Let's have a look at the metadata of both files.

.. code:: bash

   (user@host)-$ ls -hlrt file.from.*.txt

Spot the difference? The file created through docker looks like it's been created by ``root``, so as if someone with root privileges, e.g. the system admin has come around and made this file.

One consequence is that your average user (without root privileges) can't remove or modify this file.

.. code:: bash

   (user@host)-$ rm file.from.docker.txt

This can be anoying.. 

Two ways around that. 

First, forward your user information to the container. Note the extra flags in the Docker command. I've just split the command across multiple lines to make it easier readable (Note the ``\`` at the end of each line).

.. code:: bash

   (user@host)-$ docker run --rm -v $(pwd):/in -w /in -u $(id -u):$(id -g) ubuntu:22.04 \
                                                     touch file.from.docker_as_user.txt

Now let's see.

.. code:: bash

   (user@host)-$ ls -hlrt file.from.*.txt

Solved, right? And quite elegantly so..

However, be aware that whether you will be able to use this solution depends heavily on the container and how it was set up and so there is no guarantue. Sometimes you'll need ``sudo`` rights within the container to actually run the program within and with what we did above we gave those up.

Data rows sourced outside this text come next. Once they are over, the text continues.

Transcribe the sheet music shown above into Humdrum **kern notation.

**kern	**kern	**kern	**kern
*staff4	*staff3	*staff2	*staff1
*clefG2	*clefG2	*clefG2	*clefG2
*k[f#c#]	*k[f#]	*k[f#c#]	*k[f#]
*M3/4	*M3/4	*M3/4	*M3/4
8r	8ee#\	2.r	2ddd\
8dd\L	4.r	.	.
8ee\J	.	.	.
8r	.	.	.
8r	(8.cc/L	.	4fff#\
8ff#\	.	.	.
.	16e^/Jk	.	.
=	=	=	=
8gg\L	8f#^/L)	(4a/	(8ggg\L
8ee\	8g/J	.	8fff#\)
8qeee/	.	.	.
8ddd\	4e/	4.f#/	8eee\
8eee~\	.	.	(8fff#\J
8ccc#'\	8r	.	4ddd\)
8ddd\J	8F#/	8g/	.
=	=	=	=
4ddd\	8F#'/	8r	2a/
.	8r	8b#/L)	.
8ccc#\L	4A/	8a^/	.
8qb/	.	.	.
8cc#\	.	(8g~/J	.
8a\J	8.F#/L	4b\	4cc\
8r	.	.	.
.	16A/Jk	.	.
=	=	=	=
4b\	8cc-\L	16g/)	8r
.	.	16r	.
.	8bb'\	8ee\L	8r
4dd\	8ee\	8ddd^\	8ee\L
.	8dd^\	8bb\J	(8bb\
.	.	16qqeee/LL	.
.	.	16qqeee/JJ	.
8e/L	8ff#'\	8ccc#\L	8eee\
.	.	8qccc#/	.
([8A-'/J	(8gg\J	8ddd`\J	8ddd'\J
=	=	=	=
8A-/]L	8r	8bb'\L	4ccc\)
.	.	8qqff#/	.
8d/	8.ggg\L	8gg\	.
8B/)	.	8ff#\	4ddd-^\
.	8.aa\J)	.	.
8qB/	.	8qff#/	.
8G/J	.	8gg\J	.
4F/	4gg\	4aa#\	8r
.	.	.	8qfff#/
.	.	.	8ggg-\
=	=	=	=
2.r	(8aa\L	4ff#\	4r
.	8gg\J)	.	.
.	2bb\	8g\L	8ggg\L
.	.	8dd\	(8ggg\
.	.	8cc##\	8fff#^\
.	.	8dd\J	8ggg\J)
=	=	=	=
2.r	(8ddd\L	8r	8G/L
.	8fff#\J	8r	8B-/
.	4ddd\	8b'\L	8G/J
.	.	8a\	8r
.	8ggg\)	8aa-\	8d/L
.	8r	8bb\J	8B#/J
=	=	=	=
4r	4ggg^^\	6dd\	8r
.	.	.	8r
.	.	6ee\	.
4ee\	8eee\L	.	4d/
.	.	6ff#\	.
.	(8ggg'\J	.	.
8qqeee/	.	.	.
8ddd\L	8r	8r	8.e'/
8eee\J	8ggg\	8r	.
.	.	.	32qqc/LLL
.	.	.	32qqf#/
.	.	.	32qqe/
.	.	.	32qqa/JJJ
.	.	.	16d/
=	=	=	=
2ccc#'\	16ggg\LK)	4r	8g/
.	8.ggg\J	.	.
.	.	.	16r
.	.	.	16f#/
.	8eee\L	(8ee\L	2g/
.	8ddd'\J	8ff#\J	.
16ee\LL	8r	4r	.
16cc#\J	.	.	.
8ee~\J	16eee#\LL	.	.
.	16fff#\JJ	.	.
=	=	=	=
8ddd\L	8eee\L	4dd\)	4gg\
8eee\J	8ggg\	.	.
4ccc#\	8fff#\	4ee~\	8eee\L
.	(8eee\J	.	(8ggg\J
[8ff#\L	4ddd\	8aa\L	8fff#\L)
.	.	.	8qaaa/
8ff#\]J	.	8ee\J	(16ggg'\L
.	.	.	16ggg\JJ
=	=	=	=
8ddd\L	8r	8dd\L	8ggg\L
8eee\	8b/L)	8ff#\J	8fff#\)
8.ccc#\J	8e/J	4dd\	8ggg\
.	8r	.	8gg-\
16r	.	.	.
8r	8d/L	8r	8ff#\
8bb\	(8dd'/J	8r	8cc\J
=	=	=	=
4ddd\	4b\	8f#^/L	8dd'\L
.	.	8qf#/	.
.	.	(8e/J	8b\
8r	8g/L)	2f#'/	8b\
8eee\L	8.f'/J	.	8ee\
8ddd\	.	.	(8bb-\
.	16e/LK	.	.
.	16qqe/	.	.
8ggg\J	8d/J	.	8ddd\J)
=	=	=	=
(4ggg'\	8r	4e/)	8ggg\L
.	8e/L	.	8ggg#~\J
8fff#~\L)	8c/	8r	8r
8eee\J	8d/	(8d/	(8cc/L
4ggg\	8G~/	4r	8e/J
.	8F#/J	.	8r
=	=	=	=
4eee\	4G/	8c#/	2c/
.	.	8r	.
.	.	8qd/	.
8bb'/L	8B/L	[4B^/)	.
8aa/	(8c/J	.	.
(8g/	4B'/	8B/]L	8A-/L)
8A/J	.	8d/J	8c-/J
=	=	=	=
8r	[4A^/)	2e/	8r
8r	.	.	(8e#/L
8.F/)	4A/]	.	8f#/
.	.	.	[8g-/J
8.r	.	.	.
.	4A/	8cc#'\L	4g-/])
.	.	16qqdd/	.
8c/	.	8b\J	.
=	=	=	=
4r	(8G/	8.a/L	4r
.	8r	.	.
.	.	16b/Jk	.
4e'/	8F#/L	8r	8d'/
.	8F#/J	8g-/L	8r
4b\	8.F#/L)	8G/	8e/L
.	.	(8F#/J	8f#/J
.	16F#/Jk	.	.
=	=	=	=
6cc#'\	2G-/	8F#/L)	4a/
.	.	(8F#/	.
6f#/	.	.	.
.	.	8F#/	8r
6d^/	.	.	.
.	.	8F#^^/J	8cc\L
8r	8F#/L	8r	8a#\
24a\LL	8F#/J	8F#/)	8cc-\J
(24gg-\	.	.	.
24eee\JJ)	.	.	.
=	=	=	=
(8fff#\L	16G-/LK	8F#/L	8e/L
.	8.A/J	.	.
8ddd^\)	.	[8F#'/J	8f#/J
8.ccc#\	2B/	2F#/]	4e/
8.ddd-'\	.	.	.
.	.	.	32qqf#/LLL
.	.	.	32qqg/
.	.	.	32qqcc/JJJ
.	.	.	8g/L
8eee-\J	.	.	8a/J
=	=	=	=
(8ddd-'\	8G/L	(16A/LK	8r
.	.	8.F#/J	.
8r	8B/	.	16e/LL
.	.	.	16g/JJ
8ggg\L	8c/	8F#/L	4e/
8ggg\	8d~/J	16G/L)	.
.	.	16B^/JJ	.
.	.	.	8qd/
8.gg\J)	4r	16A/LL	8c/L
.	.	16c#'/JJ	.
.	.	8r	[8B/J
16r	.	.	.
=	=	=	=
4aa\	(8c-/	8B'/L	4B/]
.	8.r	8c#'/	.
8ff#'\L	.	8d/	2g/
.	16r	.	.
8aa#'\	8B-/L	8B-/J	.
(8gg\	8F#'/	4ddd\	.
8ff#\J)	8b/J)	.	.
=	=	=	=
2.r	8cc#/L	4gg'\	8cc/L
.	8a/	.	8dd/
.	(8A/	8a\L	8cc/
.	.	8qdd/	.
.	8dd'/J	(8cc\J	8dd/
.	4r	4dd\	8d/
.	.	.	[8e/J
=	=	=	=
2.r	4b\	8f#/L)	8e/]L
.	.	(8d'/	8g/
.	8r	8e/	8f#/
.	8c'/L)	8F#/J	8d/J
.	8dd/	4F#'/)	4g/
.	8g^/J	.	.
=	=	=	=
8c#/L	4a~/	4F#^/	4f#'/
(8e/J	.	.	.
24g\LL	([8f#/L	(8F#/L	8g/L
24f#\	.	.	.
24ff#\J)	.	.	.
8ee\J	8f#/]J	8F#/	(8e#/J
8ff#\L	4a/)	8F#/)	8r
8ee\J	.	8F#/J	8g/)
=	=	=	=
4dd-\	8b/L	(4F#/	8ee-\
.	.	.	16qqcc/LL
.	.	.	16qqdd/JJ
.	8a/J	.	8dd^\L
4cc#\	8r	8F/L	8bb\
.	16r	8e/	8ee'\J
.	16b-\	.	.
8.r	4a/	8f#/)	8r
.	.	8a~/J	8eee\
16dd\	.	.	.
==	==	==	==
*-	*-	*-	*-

Now, if you happen to work with a container with which the above solution does not work, you can always 'cheat' the system by using another container (with root privileges) to actually change the metadata of the files to look like they've been produced by your user. Note that the ``-R`` flag below is not necessary when applied to just a single file. It stands for recursive and when applied to a directory it would change the metadata for all files and all subdirectories within the one it was applied to - for future reference.

.. code:: bash

   (user@host)-$ docker run --rm -v $(pwd):/in -w /in ubuntu:22.04 chown -R $(id -u):$(id -g) file.from.docker.txt

Check it out.

.. code:: bash

   (user@host)-$ ls -hlrt file.from.*.txt


.. warning::

   I want to draw your attention to the fact that of course through tricks like the above we could actually modify parts of the system that as a regular user we don't have the right to - and probably for good reasons. 

   This is why system admins don't 'like' Docker and we resort to Singularity on such systems because it is more restrictive with respect to user privileges.